Die beste Übereinstimmung zwischen den Beobachtungsergebnissen und den Simulationsergebnissen besteht darin, dass das Universum aus 31 % der gesamten Materie besteht. Dieser Wert stimmt gut mit den Beobachtungen des Planck-Satelliten über den kosmischen Mikrowellenhintergrund (CMB) überein. Es ist erwähnenswert, dass CMB eine völlig eigenständige Technologie ist.

Validierung und Technologie

Tomoaki Ishiyama von der Chiba-Universität sagte: „Wir haben die Dichte von Materie zum ersten Mal erfolgreich mithilfe von MRR gemessen, was in guter Übereinstimmung mit den Ergebnissen des Planck-Teams mithilfe der CMB-Methode ist.

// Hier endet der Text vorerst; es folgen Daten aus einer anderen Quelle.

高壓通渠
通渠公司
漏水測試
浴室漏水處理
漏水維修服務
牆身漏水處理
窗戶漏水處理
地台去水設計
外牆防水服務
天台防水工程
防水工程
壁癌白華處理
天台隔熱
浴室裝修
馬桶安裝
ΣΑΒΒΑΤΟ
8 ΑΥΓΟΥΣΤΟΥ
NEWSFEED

Diese Arbeit zeigt weiter, dass die Clusterhäufigkeit eine konkurrenzfähige Technik zur Einschränkung kosmologischer Parameter ist und eine Ergänzung zu Nicht-Cluster-Techniken wie CMB-Anisotropie, akustischen Baryonenoszillationen, Typ-Ia-Supernovae oder Gravitationslinsen ist.“

Das Team ist davon überzeugt, dass ihre Ergebnisse die ersten sind, bei denen die Spektroskopie – eine Technik, die Strahlung in einzelne Bänder oder Farben des Spektrums aufteilt – erfolgreich eingesetzt wird, um die Entfernung zu jedem Cluster und den echten Mitgliedsgalaxien, die gravitativ an den Cluster gebunden sind, genau zu bestimmen, anstatt Hintergrund- oder Vordergrundablenker entlang der Sichtlinie. Frühere Studien, die versucht haben, MRR-Techniken zu verwenden, stützten sich auf viel gröbere und weniger präzise Bildgebungstechniken, wie beispielsweise die Verwendung von bei bestimmten Wellenlängen aufgenommenen Himmelsfotos, um die Entfernung jedes Clusters zu seinen eigentlichen Mitgliedsgalaxien zu bestimmen.

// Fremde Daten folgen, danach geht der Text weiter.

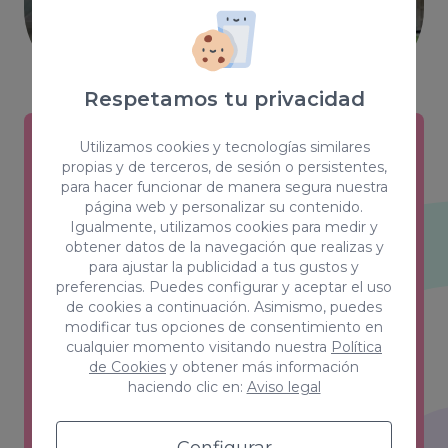
Respetamos tu privacidad
Utilizamos cookies y tecnologías similares
propias y de terceros, de sesión o persistentes,
Creativity & Design
para hacer funcionar de manera segura nuestra
página web y personalizar su contenido.
Estilos, color, forma y sensaciones son
Igualmente, utilizamos cookies para medir y
las claves de un equipo que ha
obtener datos de la navegación que realizas y
para ajustar la publicidad a tus gustos y
conseguido el equilibrio perfecto entre
preferencias. Puedes configurar y aceptar el uso
creatividad y funcionalidad.
de cookies a continuación. Asimismo, puedes
modificar tus opciones de consentimiento en
Ver más
cualquier momento visitando nuestra
Política
de Cookies
y obtener más información
haciendo clic en:
Aviso legal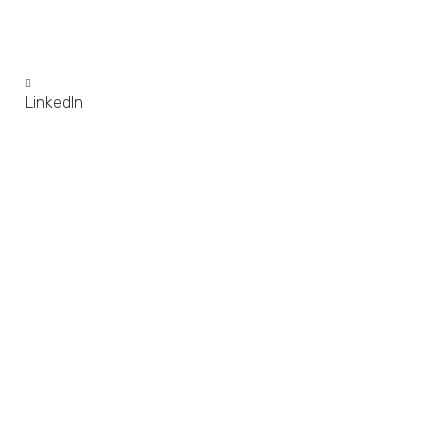
LinkedIn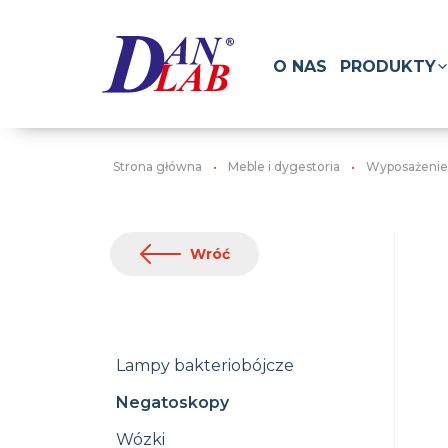
O NAS
PRODUKTY
Strona główna
Meble i dygestoria
Wyposażeni
Wróć
Lampy bakteriobójcze
Negatoskopy
Wózki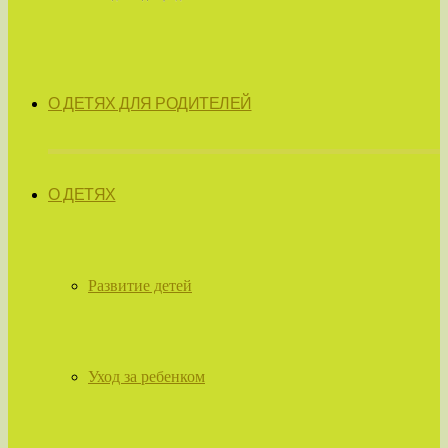
О ДЕТЯХ ДЛЯ РОДИТЕЛЕЙ
О ДЕТЯХ
Развитие детей
Уход за ребенком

Schlussfolgerungen und zukünftige Anwendungen

Das am 13. September im Astrophysical Journal veröffentlichte Papier zeigt nicht nur, dass die MRR-Technologie ein leistungsstarkes Werkzeug zur Bestimmung kosmologischer Parameter ist, sondern erklärt auch, wie sie auf neue Datensätze angewendet werden kann, die aus Groß-, Weitfeld- und Tieffeld-Bildgebungs- und spektroskopischen Galaxienuntersuchungen gewonnen werden, wie sie beispielsweise vom Subaru Telescope, dem Dark Energy Survey, dem Dark Energy Spectrograph, dem Euclid Telescope, dem eROSITA Telescope und dem James Webb Space Telescope durchgeführt werden.